INVESTIGATING CLIMATE CHANGE INFLUENCED GEOHAZARDS AT BERING GLACIER, ALASKA WITH GLOBAL FIDUCIALS LIBRARY IMAGERY


MOLNIA, Bruce, National Civil Applications Center, US Geological Survey, Mail Stop 562, 12201 Sunrise Valley Drive, Reston, VA 20192

In 1993, the Central Intelligence Agency’s MEDEA Group established the Global Fiducials Program to monitor ~300 environmentally sensitive fiducial sites. Each fiducial site was selected because it was a unique location that exemplified some condition or vulnerability that was being impacted by global environmental change. Selected sites served as benchmark locations for long-term monitoring of processes responsible for environmental change. All sites were monitored with high-resolution electro-optical imagery collected with U.S. National Imagery Systems (USNIS) sensors, some for nearly 30 years. When available, commercial satellite imagery, and Landsat and Sentinel Multispectral imagery were used to augment the USNIS imagery.

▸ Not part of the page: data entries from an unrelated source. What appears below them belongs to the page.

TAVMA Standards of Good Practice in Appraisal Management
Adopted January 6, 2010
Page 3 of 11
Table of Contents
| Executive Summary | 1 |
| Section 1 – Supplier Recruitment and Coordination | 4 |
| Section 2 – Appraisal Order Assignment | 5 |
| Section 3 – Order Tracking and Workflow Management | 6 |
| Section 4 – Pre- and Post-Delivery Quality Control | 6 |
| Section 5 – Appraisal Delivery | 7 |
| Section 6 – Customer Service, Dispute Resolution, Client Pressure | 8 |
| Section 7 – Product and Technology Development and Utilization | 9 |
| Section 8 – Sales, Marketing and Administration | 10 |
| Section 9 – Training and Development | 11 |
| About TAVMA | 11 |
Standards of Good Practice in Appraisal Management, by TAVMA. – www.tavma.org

The Bering Glacier, Alaska fiducial site contains Bering Glacier’s piedmont lobe, its northern mountains, its marginal drainages, and its adjacent coastal forelands. It was selected because of ongoing and anticipated impacts of glacier surges and post-surge glacier retreat on associated ecosystems and landscapes.

The USNIS imagery collected to monitor and document Bering’s climate-ecosystem interactions has also been critical in depicting and understanding at least three significant geohazards events that have occurred within the Bering Glacier fiducial site: (1) a 5.0 x 107 m3 ice-rock avalanche, triggered by melting alpine permafrost that occurred from the summit area of Mount Steller; (2) changes in the hydrology of the Bering’s western margin which has produced a cyclic ice-marginal lake filling and dumping sequence at Berg Lake, resulting in large areas of coastal plain flooding following rapid large volume subglacial water discharge events, each approaching 0.5 km3; and (3) a glacier surge event (2008-2012) with extensive ice surface disruption and up to 2 km of terminus advance, separating two extensive periods of rapid retreat, each characterized by terminus thinning, flotation, and massive calving of large tabular icebergs.

High resolution (1 m) literal imagery derived products (LIDP) produced from USNIS imagery were critical in documenting the multiple events observed at the Bering Glacier fiducial site. These LIDPs are available from the U.S. Geological Survey Global Fiducials Library (gfl.usgs.gov) for free, unrestricted, public distribution and use.